Table of Content:
- Origin of problem
- Internet Revolution 1.0 and 2.0
- Future Outlook and ongoing projects
Back in 2018, I used to work as an ML engineer/data scientist at a last mile delivery startup in India (similar to DoorDash / Postmates here). Some of our hardest projects in the team used to involve a ton of geocoding data and using ML to solve operational issues related to that.
In this blog, I'll be talking about the unique challenges of geocoding Indian addresses nomenclature and how it became one of the harder problems to solve for e-commerce companies in India. The addresses in India are as subjective and verbose as they can get. Couple of examples:
There were more problems than just this:
- Places adjacent to each other might chose to use extremely different nomenclature.
- Common to miss city names / pin codes or even street names.
- People wouldn't know their pin codes and would frequently put it incorrectly.
Origins of the problem:
Due to non-uniformity in language (topic for another day), decentralised city planning (more like no city planning 🥲) and rampant growth in the last few decades, this challenge has only increased.
Pre-internet, and even now, most of India's postal system depends on the govt. service India Post. Fun fact: it is the most "loss-making" public organisation in India, making a loss of ~$2.4B against a revenue of $1.4B in 2022-23. They have the highest "pincode coverage" (zipcode equivalent) and in efforts to making every part of the country accessible by post, they have had to invest in building post offices at a lot of places which would never make any financial sense.
Internet Revolution v1.0 -- E-commerce Deliveries:
Around 2007 was when Indian e-commerce world started to get picked up. A lot of it was with the launch of startups like Flipkart (bought by Walmart for $16B), Amazon's India entry.
While they tried to promise 1-2 day deliveries, last-mile deliveries were really hard for these businesses and became a moat for companies who could deliver fast. ~Upto 30% of shipments required phone call with customers to coordinate the last mile delivery. (anecdotal evidence from during my work, no proof).
A lot of effort was spent by logistics startups in the ecosystem to improve on the address mapping and it was still kind of non-trivial.
We worked extensively on Geocoding in the startup but not always with great success. One of the bigger successes was for the pin code misclassification identification (using Named Entity Recognition) -- basically being able to flag before the last mile delivery is initiated if the address is mapped to the wrong pin code. But as you might expect, even this involved significant amount of human-in-the-loop training.
Internet v2.0 -- Hyperlocal & On-demand services -- Onset of GPS:
Similar to other countries, the Indian on-demand economy boom has been real. I would actually go ahead and say that it has been crazier than other markets (because of some regional economic reasons).

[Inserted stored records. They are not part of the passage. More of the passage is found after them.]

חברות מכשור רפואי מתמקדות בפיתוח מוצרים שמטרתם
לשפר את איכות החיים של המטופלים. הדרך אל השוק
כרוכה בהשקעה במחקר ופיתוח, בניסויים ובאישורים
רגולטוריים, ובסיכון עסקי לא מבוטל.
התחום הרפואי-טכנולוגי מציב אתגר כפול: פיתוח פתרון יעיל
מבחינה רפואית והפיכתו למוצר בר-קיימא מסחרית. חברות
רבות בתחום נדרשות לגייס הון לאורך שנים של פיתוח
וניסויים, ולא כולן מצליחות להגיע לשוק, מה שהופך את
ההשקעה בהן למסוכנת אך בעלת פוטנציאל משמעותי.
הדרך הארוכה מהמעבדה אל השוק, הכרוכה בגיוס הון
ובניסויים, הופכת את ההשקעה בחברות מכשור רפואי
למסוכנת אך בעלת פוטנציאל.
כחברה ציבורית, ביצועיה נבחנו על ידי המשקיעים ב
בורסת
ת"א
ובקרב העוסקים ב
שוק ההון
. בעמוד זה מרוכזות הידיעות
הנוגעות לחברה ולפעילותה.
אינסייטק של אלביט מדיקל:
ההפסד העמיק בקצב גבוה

As you might expect, ride hailing (Uber, Ola) are kind of essentials in most major cities. But what more?
- Bike taxi (Motorcycles): Rapido helps you get picked and dropped on a motorcycle
- P2P deliveries: You can get a forgotten key delivered from your house to office (~5 miles away) in 20 minutes & $1.
- Hyperfast commerce: You can also order groceries at your home worth $3-4 for almost no delivery fee in 10 minutes.

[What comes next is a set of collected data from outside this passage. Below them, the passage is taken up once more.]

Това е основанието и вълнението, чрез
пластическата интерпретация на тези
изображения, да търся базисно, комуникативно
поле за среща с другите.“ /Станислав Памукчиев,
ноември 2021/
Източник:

The leading companies in the market are doing > 3-4M deliveries every day already (possibly more). The revenue per order is lower but scale of operations is phenomenal. GPS was a real unlocker in this segment.
With access to accurate GPS locations, the delivery partner / cab would at least reach within 100 metres radius of your house and then call you! Now, here's a screenshot of when you try to add an address in swiggy: (just look at the amount of information they collect to tackle the problem -- GPS + landmark + voice instruction + text instruction)

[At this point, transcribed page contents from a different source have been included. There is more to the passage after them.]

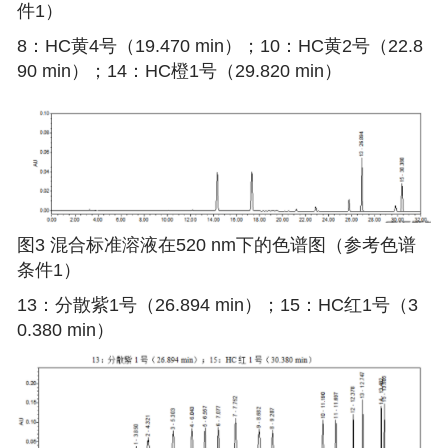
件1）
8：HC黄4号（19.470 min）；10：HC黄2号（22.8
90 min）；14：HC橙1号（29.820 min）
图3 混合标准溶液在520 nm下的色谱图（参考色谱
条件1）
13：分散紫1号（26.894 min）；15：HC红1号（3
0.380 min）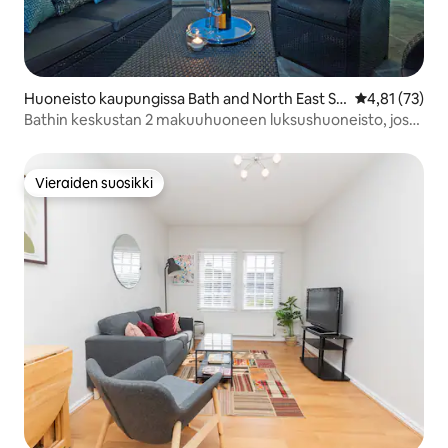
Huoneisto kaupungissa Bath and North East So
Keskimääräine
4,81 (73)
merset
Bathin keskustan 2 makuuhuoneen luksushuoneisto, jossa
on patio
Vieraiden suosikki
Vieraiden suosikki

We always used to push that e-commerce companies should mandate or ask for GPS (in their mobile apps) but we never really saw it happen, even when they could easily do it and save so much of operational hassle / cost.
I am positive that this problem will be solved largely for the metropolitan areas in the next decade for 2 reasons:
(a) Tech innovations -- Similar to our project at Shadowfax, there are similar projects that internal ML teams at other scaled tech logistics companies have spent energy to solve. Also, saw a startup that's trying to solve this problem (honestly, this was the trigger for this write up).
(b) There are a lot of ongoing projects to standardise nomenclatures -- both government driven and private / non-profits driven. These are really hard to execute and operationalise at scale like India's. There have been a lot of hard failures in this space but I'm hopeful some of these projects scale up. In case you're interested, this is an Indian govt project and this was a study of some private efforts (although I'm honestly skeptical of non-govt enforced initiatives as the incentive alignment problem is really hard here).
I have many more ideas in my head about the unique learnings from building, working and investing in startups in India that I'd love to share. If you enjoyed reading this, do let me know!